*** Block opens ***
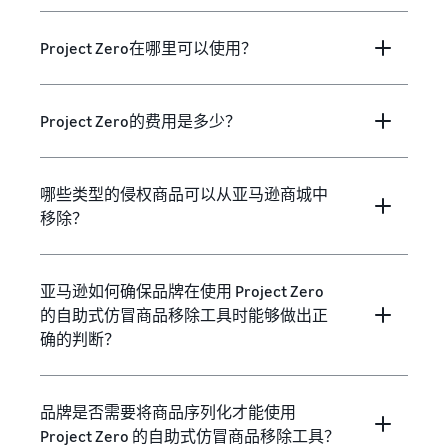
Project Zero在哪里可以使用？
Project Zero的费用是多少？
哪些类型的侵权商品可以从亚马逊商城中
移除？
亚马逊如何确保品牌在使用 Project Zero
的自助式仿冒商品移除工具时能够做出正
确的判断？
品牌是否需要将商品序列化才能使用
Project Zero 的自助式仿冒商品移除工具？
*** Block closes ***
TASK TO COMPLETE> Set down every line of text from the items above, unchanged and in the same order. Leave out the pictures.

SOLVED PROBLEM>
Project Zero在哪里可以使用？
Project Zero的费用是多少？
哪些类型的侵权商品可以从亚马逊商城中
移除？
亚马逊如何确保品牌在使用 Project Zero
的自助式仿冒商品移除工具时能够做出正
确的判断？
品牌是否需要将商品序列化才能使用
Project Zero 的自助式仿冒商品移除工具？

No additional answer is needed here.